Since it was clear that we could not investigate all patients with written TMT, the main outcome was the gaze-based eTMT version of the test in all patients. The analysis of the correlation between written and eTMT was additionally used to investigate validity of the latter. Nevertheless, this analysis should take hand motor function/handwriting or fine motor skills into account, which we are not able to provide. We would like to additionally note that we wouldn´t expect this analysis or inclusion of hand motor function to deliver very meaningful results. Considering that all patients in the ALS- group (less impaired) were able to complete the written TMT, there was no wide range/ a low variance of hand motor functions in our also rather small cohort.

Reviewer 2 Report

Peiffer et al.  present work to address a significant question in clinical ALS.  The authors are developing a means to address cognitive function despite significant motor decline.  They present the eye-gaze based TMT to allow for analysis in advanced and locked in patients.  The video in supplemental data is very helpful in understanding the process. The design and analysis are well thought out.

Several concerns:

1. The results for ALSFRS reportedly separate in a bimodal grouping, but the data is not in the supplemental data.  Also, there is no ALSFRS subscore discussion. What was the range of hand function in the ALS+ group? What percentage are bulbar dysfunction?
2. 83.3% of the ALS- are sporadic.  Was C9-related disease patients included?
3. The sample size is small, and this testing requires training that is difficult to fully control for, but this is a pilot study.  It should be clearer that any conclusion on results is limited. 
4. FTD and PD-dementia are excluded.  How is this defined?

Author Response

Response: We deeply thank the reviewer for this positive evaluation. The following are our answers to each of the helpful comments and questions:

Point 1: The results for ALSFRS reportedly separate in a bimodal grouping, but the data is not in the supplemental data.  Also, there is no ALSFRS subscore discussion. What was the range of hand function in the ALS+ group? What percentage are bulbar dysfunction?
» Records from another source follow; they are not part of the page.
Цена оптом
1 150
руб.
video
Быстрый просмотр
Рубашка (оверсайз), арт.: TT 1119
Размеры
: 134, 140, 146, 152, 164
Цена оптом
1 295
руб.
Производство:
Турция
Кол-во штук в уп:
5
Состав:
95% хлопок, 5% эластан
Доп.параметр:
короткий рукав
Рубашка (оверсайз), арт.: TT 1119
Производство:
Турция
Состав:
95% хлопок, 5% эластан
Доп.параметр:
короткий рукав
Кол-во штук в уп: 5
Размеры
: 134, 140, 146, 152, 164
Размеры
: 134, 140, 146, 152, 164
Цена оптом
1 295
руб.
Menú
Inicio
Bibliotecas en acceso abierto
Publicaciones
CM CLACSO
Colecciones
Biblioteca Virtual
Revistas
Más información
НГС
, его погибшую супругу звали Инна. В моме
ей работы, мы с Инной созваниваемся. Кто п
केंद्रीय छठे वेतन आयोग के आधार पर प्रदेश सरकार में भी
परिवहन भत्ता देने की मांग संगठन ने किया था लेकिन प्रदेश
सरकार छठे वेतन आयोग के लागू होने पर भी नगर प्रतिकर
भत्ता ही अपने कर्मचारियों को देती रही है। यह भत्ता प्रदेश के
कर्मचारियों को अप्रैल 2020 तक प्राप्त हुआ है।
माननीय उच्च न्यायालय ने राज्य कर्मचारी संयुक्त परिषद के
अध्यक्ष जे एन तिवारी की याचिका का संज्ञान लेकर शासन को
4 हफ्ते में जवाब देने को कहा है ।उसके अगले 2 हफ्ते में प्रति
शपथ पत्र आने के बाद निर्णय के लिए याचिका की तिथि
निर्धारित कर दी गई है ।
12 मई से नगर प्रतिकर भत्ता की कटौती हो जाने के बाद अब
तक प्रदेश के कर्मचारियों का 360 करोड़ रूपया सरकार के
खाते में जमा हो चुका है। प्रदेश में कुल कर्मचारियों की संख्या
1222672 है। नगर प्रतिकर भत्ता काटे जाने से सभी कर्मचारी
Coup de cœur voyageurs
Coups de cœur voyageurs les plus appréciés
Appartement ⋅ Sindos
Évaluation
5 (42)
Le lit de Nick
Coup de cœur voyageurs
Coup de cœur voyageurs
Response 1:  Unfortunately, data are anonymized and we do not have access to the ALSFRS-R-results at level of the single items. This prevents us from reporting the handwriting-score (item 4) or the fine motor subscore as indicators of hand function as well as the (other) ALSFRS-subscores, respectively. We are very aware that this is a limitation and we mention as such in the revised manuscript.

Regarding hand motor function, we would like to note that however, all patients in the ALS- group (group with less motor impairment) were able to complete the written TMT; while this was true for only two patients in the ALS+ group, with most of those patients being in locked-in-state with no or only minimal residual motor function. Therefore, the range/variance of hand function was generally small in each group. However, we agree that it should have been reported and ideally taken in consideration for the analysis of the written TMT.
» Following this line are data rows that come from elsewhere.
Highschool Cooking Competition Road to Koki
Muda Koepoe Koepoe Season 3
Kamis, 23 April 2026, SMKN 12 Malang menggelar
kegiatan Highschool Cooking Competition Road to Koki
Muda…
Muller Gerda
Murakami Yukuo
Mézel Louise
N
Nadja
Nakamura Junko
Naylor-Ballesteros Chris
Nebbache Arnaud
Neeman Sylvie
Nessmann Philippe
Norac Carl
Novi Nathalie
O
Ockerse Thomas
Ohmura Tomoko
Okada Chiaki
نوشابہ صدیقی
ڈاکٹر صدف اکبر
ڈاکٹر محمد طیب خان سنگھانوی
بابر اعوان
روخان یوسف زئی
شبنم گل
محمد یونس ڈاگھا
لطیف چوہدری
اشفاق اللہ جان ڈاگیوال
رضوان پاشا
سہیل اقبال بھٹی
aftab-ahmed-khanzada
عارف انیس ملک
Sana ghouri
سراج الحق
We added the percentage of patients with bulbar onset.

Point 2: 83.3% of the ALS- are sporadic. Was C9-related disease patients included?

Response 2:  We added this information to the manuscript.

Point 3: The sample size is small, and this testing requires training that is difficult to fully control for, but this is a pilot study.  It should be clearer that any conclusion on results is limited. 

Response 3: We attempted to make this clearer.

Point 4: FTD and PD-dementia are excluded. How is this defined?

Response 4: Any patients having preexisting diagnosis of FTD or PD dementia were excluded from the study, which we attempted to outline clearer in the revised version of the manuscript.